Wanneer de lidstaten het programma van maatregelen overeenkomstig lid 2 opstellen, besteden zij de nodige aandacht aan duurzame ontwikkeling en in het bijzonder aan de sociale en economische gevolgen van de overwogen maatregelen. Om de in artikel 7 genoemde bevoegde instantie of instanties te helpen hun doelstellingen op samenhangende wijze na te streven, kunnen de lidstaten administratieve kaders identificeren of vaststellen om te profiteren van deze interactie.

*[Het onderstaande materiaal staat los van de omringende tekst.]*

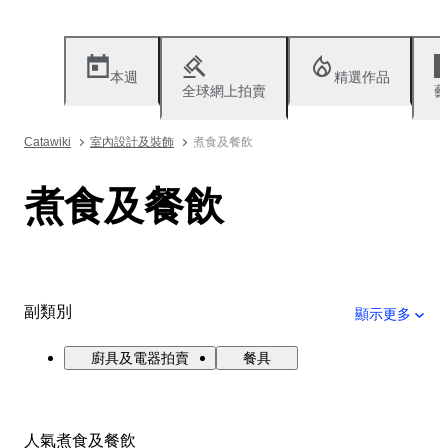
本週
精選作品
全球網上拍賣
藝
Catawiki
室內設計及裝飾
煮食及餐飲
煮食及餐飲
副類別
顯示更多
廚具及電器拍賣
餐具
人氣煮食及餐飲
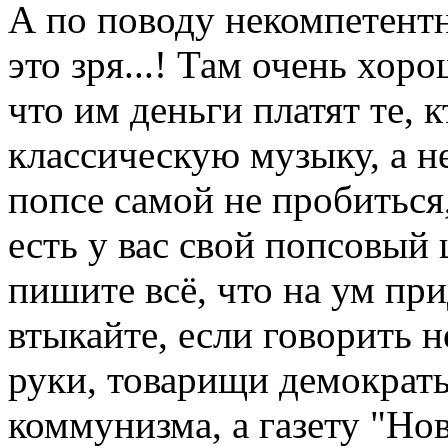
А по поводу некомпетент
это зря...! Там очень хор
что им деньги платят те, к
классическую музыку, а не
попсе самой не пробиться
есть у вас свой попсовый
пишите всё, что на ум при
втыкайте, если говорить н
руки, товарищи демократы
коммунизма, а газету "Нов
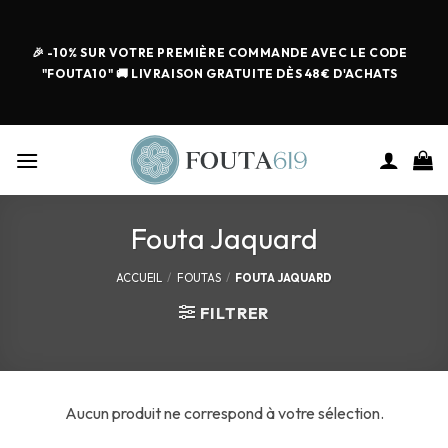
🎉 -10% SUR VOTRE PREMIÈRE COMMANDE AVEC LE CODE
"FOUTA10" 🚚 LIVRAISON GRATUITE DÈS 48€ D'ACHATS
Fouta Jaquard
ACCUEIL
/
FOUTAS
/
FOUTA JAQUARD
FILTRER
Aucun produit ne correspond à votre sélection.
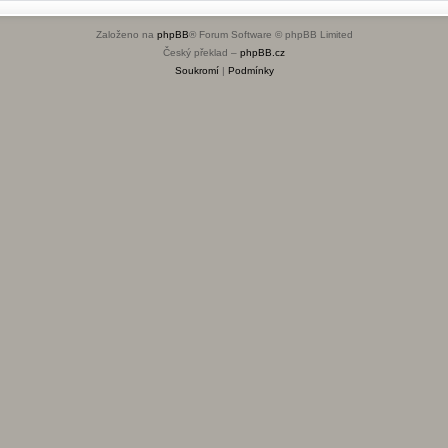
Založeno na
phpBB
® Forum Software © phpBB Limited
Český překlad –
phpBB.cz
Soukromí
|
Podmínky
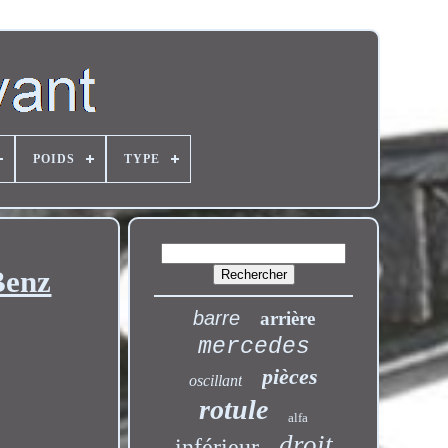
POIDS
TYPE
Benz
barre
arrière
mercedes
pièces
oscillant
rotule
alfa
droit
inférieur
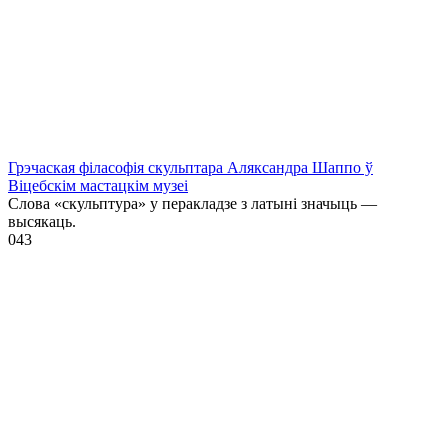
Грэчаская філасофія скульптара Аляксандра Шаппо ў
Віцебскім мастацкім музеі
Слова «скульптура» у перакладзе з латыні значыць —
высякаць.
0
43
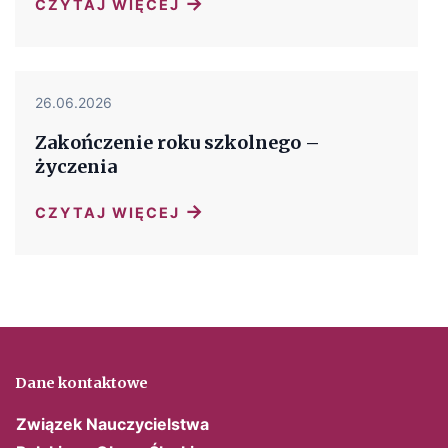
→
CZYTAJ WIĘCEJ
26.06.2026
Zakończenie roku szkolnego –
życzenia
→
CZYTAJ WIĘCEJ
Dane kontaktowe
Związek Nauczycielstwa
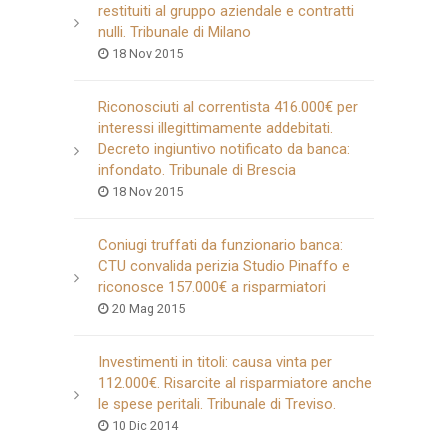
restituiti al gruppo aziendale e contratti
nulli. Tribunale di Milano
18 Nov 2015
Riconosciuti al correntista 416.000€ per
interessi illegittimamente addebitati.
Decreto ingiuntivo notificato da banca:
infondato. Tribunale di Brescia
18 Nov 2015
Coniugi truffati da funzionario banca:
CTU convalida perizia Studio Pinaffo e
riconosce 157.000€ a risparmiatori
20 Mag 2015
Investimenti in titoli: causa vinta per
112.000€. Risarcite al risparmiatore anche
le spese peritali. Tribunale di Treviso.
10 Dic 2014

De lidstaten zien erop toe dat de maatregelen kosteneffectief en technisch haalbaar zijn en zij voeren alvorens een nieuwe maatregel te treffen een effectbeoordeling, inclusief een kosten-batenanalyse uit.
4.
De overeenkomstig dit artikel opgestelde programma's van maatregelen moeten ruimtelijke beschermingsmaatregelen bevatten die bijdragen aan samenhangende en representatieve netwerken van beschermde mariene gebieden, waarbij de diversiteit van de samenstellende ecosystemen adequaat is gedekt, zoals speciale instandhoudingszones in de zin van de Habitatrichtlijn, speciale beschermingszones in de zin van de Vogelrichtlijn en beschermde mariene gebieden zoals door de Gemeenschap of de betrokken lidstaten overeengekomen in het kader van internationale of regionale overeenkomsten waarbij zij partij zijn.
5.
Indien lidstaten van oordeel zijn dat het beheer van een menselijke activiteit op communautair of internationaal niveau vermoedelijk een aanzienlijke invloed zal hebben op het mariene milieu, met name in de in lid 4 genoemde gebieden, richten zij zich individueel of gezamenlijk tot de bevoegde instantie of betrokken internationale organisatie teneinde maatregelen te overwegen en eventueel goed te keuren die nodig kunnen zijn om de doelstellingen van deze richtlijn te verwezenlijken, om de integriteit, de structuur en de werking van ecosystemen te behouden of, waar passend, te herstellen.
6.
Uiterlijk in 2013 maken de lidstaten voor elke mariene regio of subregio de relevante informatie openbaar met betrekking tot de in de leden 4 en 5 genoemde gebieden.
7.
In hun programma's van maatregelen geven de lidstaten aan hoe de maatregelen zullen worden uitgevoerd en hoe zij gaan bijdragen tot het bereiken van de overeenkomstig artikel 10, lid 1, vastgestelde milieudoelen.
8.
De lidstaten houden rekening met de gevolgen van hun programma's van maatregelen op wateren buiten hun mariene wateren om het risico op schade aan deze wateren tot een minimum te beperken en, indien mogelijk, er een positieve invloed op te hebben.
9.
De lidstaten brengen hun programma's van maatregelen uiterlijk drie maanden na de vaststelling ervan ter kennis van de Commissie en elke andere betrokken lidstaat.
10.
Onverminderd artikel 16 zien de lidstaten erop toe dat de programma's uiterlijk één jaar na de vaststelling ervan operationeel zijn.